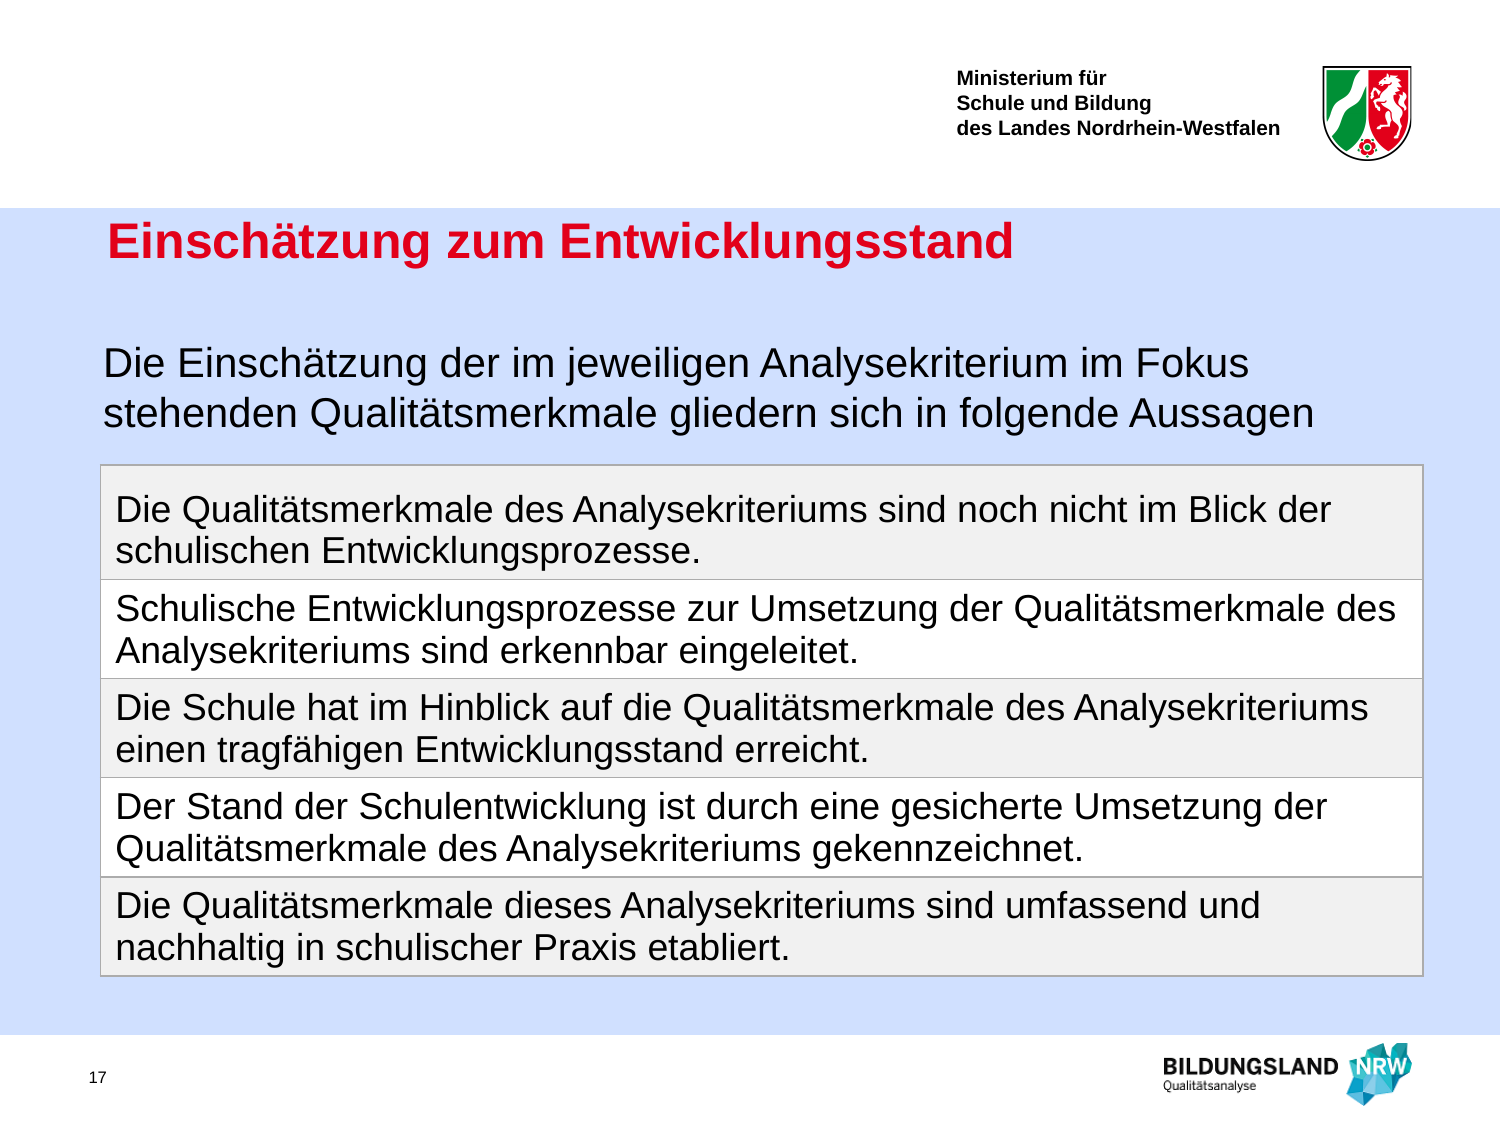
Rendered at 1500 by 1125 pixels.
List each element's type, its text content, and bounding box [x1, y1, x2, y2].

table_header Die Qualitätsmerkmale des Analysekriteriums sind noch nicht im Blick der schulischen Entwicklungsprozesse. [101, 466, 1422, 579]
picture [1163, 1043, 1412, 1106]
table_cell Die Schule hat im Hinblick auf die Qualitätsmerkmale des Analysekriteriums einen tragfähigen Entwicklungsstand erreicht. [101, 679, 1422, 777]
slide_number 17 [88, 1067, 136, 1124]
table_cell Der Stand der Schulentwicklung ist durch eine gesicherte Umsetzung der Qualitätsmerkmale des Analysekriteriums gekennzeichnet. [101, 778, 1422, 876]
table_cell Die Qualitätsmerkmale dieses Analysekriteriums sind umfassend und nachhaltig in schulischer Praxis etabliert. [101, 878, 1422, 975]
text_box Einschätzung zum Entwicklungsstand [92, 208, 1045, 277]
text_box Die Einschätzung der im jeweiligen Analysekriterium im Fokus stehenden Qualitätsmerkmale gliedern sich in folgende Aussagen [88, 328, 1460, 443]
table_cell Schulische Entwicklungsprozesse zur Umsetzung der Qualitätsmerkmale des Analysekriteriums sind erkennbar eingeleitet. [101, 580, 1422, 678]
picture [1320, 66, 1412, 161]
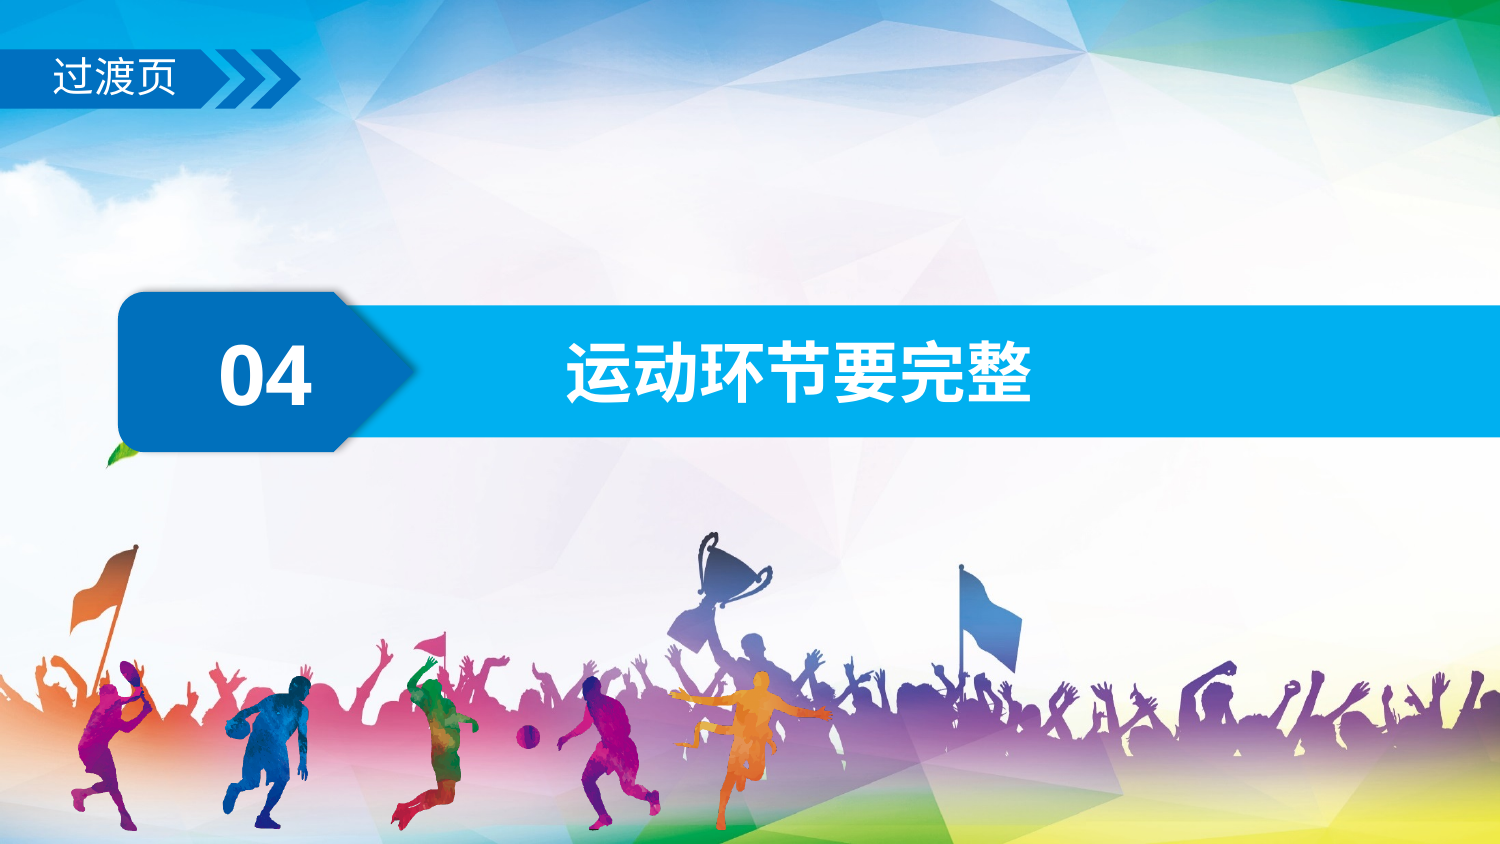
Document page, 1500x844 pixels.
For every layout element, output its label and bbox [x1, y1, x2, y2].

:::::

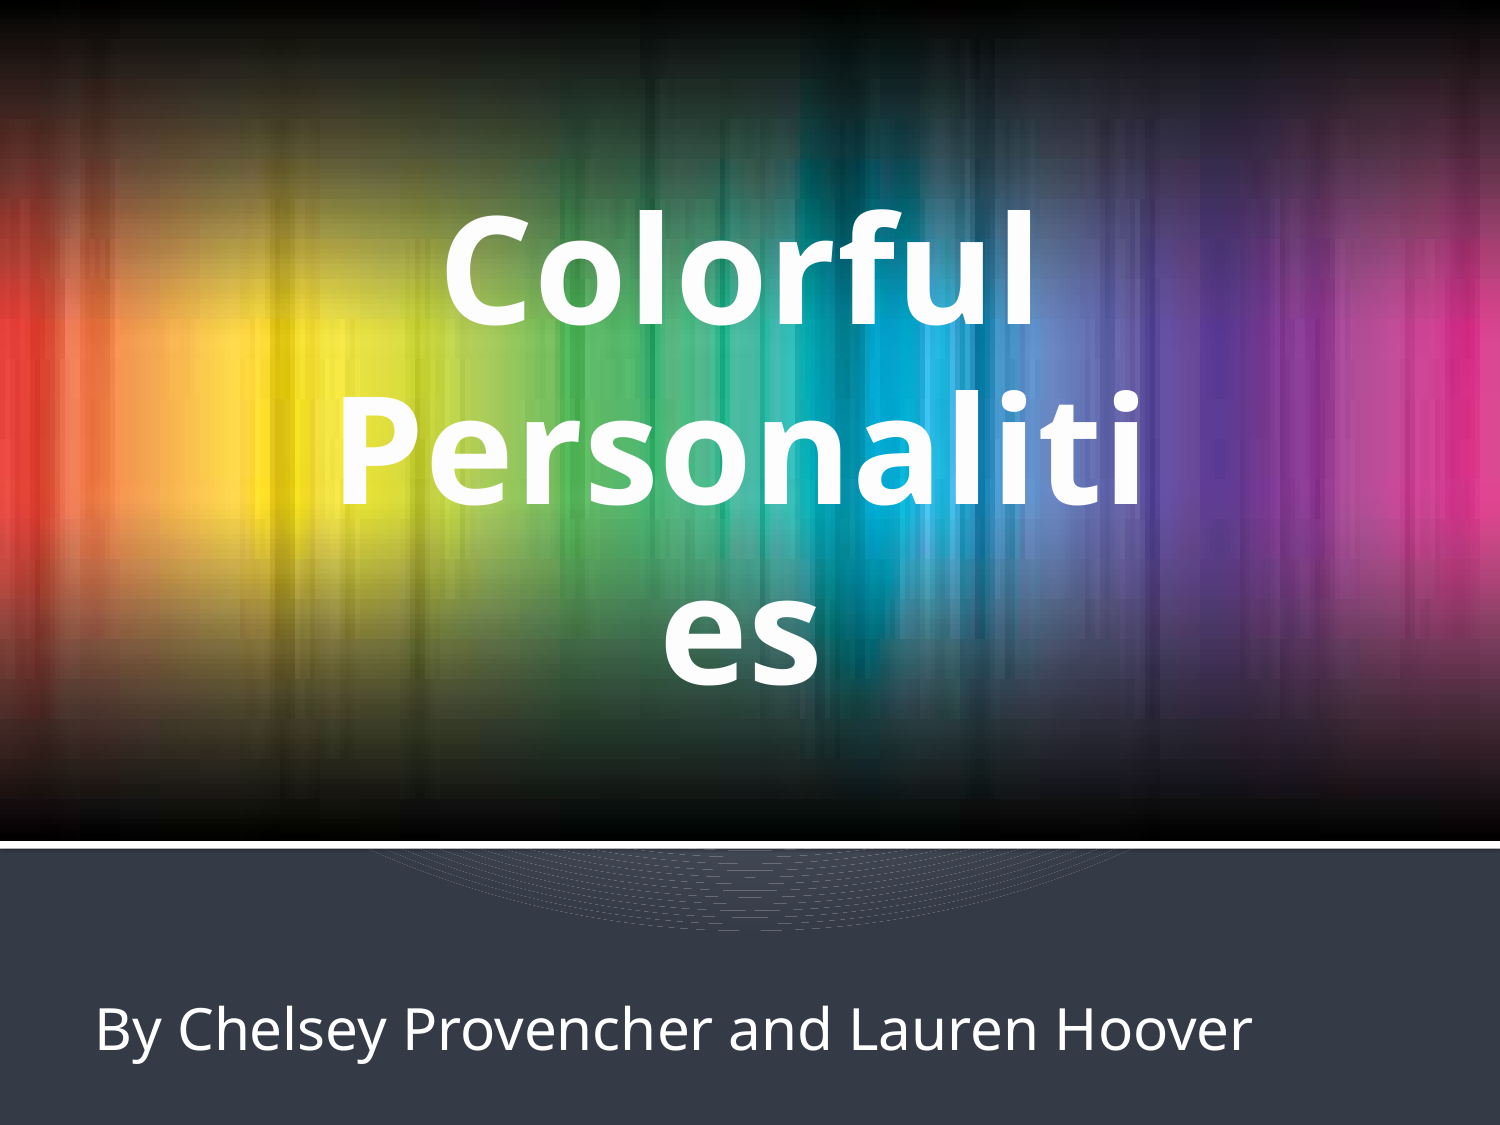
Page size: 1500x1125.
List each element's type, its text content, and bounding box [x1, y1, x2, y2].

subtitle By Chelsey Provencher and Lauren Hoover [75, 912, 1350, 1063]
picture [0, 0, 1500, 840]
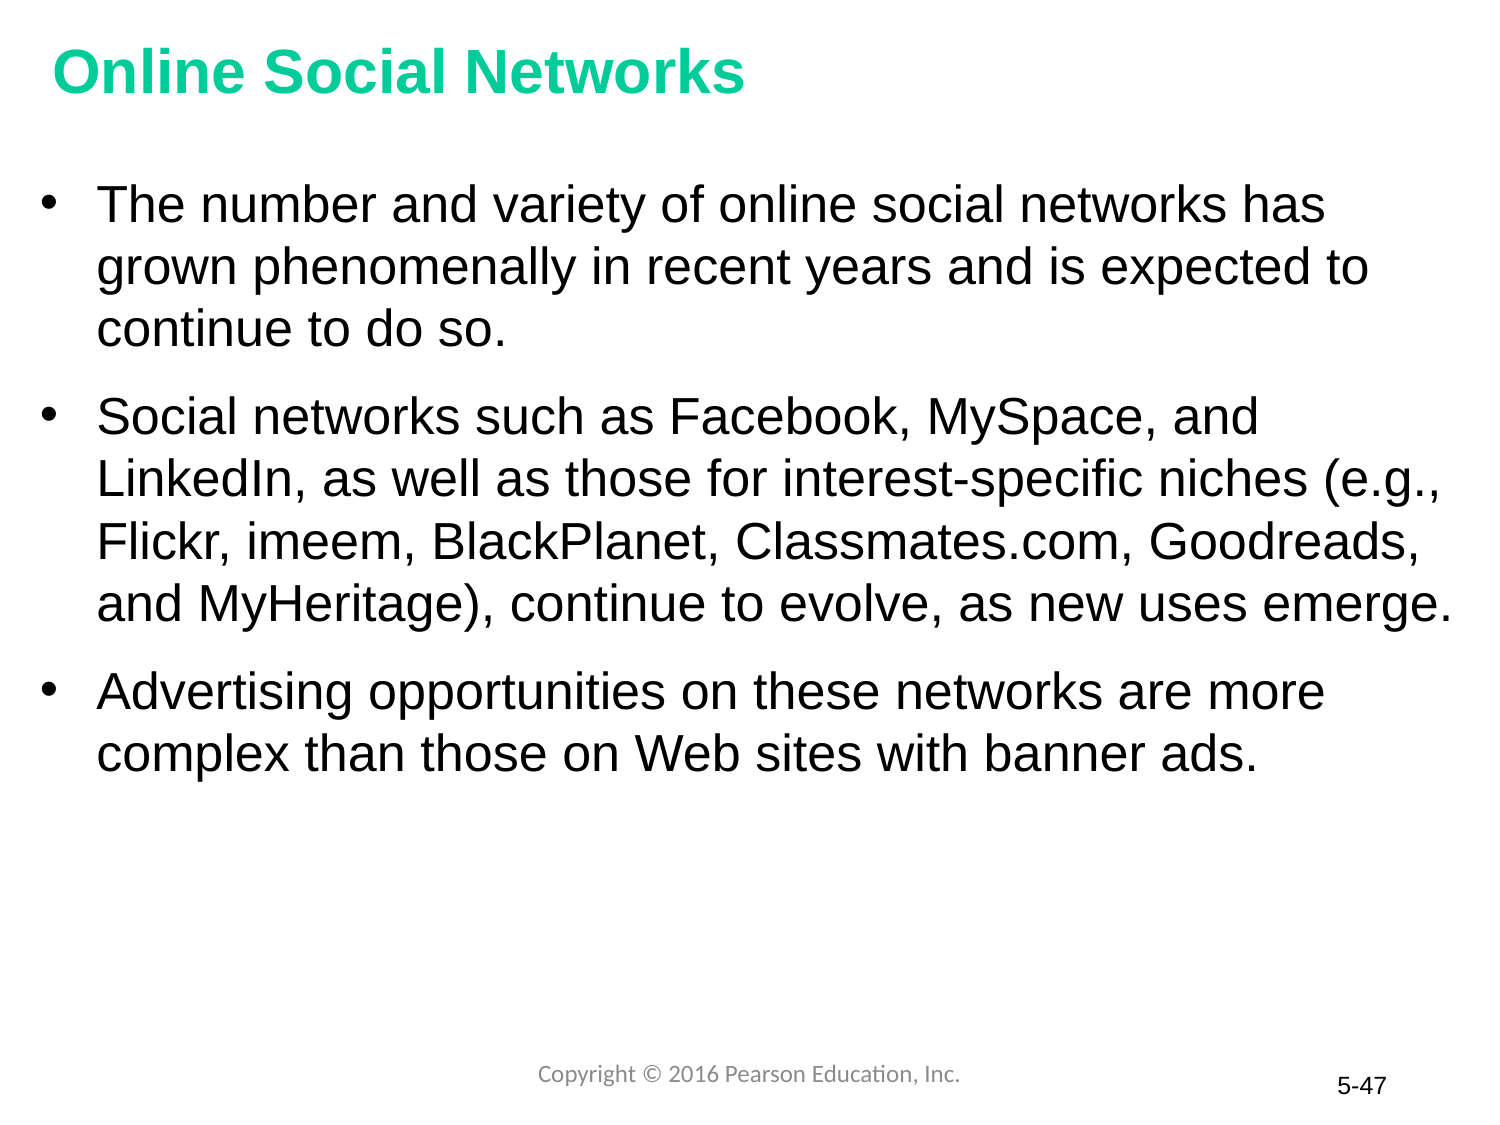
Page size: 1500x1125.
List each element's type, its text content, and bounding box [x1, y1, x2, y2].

:::::

What you should do -
Please say how many lines in the entries hold the string "pixels". Give only the number.

Output for this task -
2